# Il Cibo



## Dimme

Ciao, sono io per un' altra volta(spero che non sia fastidioso). `E giusto dire "questo cibo intossica l' organismo"?


----------



## Giannaclaudia

Dimme said:


> E' giusto dire "questo cibo intossica l'organismo"?


----------



## MünchnerFax

Scusate, ma questa di _cibo_ è una mia ossessione personale. 
_Cibo _è una parola che si usa poco frequentemente in italiano. Che cosa intendi dire esattamente? Così possiamo verificare se _cibo_ è davvero la parola più adatta.


----------



## Dimme

Allora, il nutrimento? L' alimento? Qual' `e la propria parola?


----------



## M_07

Dimme said:


> Allora, il nutrimento? L' alimento? Qual' `e la propria parola?

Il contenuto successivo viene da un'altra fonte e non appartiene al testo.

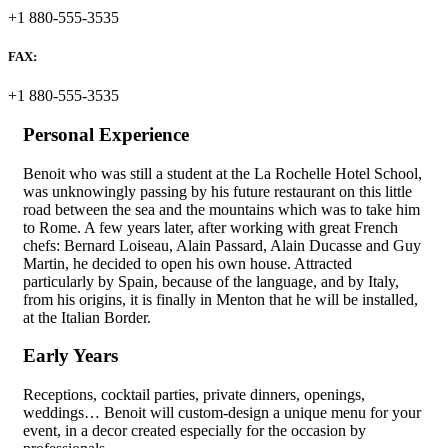
+1 880-555-3535
FAX:
+1 880-555-3535
Personal Experience
Benoit who was still a student at the La Rochelle Hotel School,
was unknowingly passing by his future restaurant on this little
road between the sea and the mountains which was to take him
to Rome. A few years later, after working with great French
chefs: Bernard Loiseau, Alain Passard, Alain Ducasse and Guy
Martin, he decided to open his own house. Attracted
particularly by Spain, because of the language, and by Italy,
from his origins, it is finally in Menton that he will be installed,
at the Italian Border.
Early Years
Receptions, cocktail parties, private dinners, openings,
weddings… Benoit will custom-design a unique menu for your
event, in a decor created especially for the occasion by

Dipende tu cosa vuoi dire...


----------



## Dimme

Scusate, molto carne fa male all' organismo. Carne `e il cibo, davvero?


----------



## M_07

Dimme said:


> Scusate, molt_a_ carne fa male all' organismo.


La carne è un alimento.


----------



## Angel.Aura

E il cibo consiste di alimenti.


----------



## cityofgod

Angel.Aura said:


> E il cibo consiste di alimenti.


 
Sono d'accordo con Te, in quanto la parola *cibo* esprime una categoria generica di alimenti, la parola *alimento* è - in un senso più sistemistico, l'unità base di tale categoria.


----------



## silvy76

Ciao dimme, mi permetto di farti una piccola correzione(come vedi piccola piccola

Ciao, sono io (per) un' altra volta.....

Apparte ció la parola *cibo* per me l'hai usata correttamente in quanto é, come é giá stato scritto, un termine generico che comprende ogni tipo di alimento


----------



## M_07

A me sembrava un po' strano che la carne fosse "cibo".
Lui ha detto:questo cibo intossica l'organismo(la carne).


----------



## Dimme

Ma che cosa `e la carne? Tuttavia vi ringrazio per le vostre risposte.


----------



## Angel.Aura

Un alimento!


----------



## Dimme

Allora cosi':"La carne `e un alimento che consumandolo in grandi quantita' ci intossichera' l'organismo"?


----------



## sabrinita85

Dimme said:


> Allora così: "*La carne è un alimento che, consumandolo in grandi quantità, ci intossicherà il nostro organismo*"?


----------



## MünchnerFax

A me sembra che col presente sarebbe più scorrevole:
_La carne è un alimento che, *se* consuma*to* in grandi quantità, __*ci*__ intossic*a* il nostro_ _organismo_.


----------



## IrvingJones

MünchnerFax said:


> A me sembra che col presente sarebbe più scorrevole:
> _La carne è un alimento che, *se* consuma*to* in grandi quantità, __*ci*__ intossic*a* il nostro_ _organismo_.


La carne è un alimento che, se consumato in grandi quantità, *intossica il nostro organismo* oppure *ci intossica l'organismo.*
*ci= a noi*
 
a noi intossica il nostro organismo


----------



## MünchnerFax

È rosso e barrato, il mio _ci_.


----------



## IrvingJones

Scusa, non l'avevo visto...
(ho il monitor magnetizzato e non visualizza gran che bene tutto quello che non è nero...farò più attenzione)


----------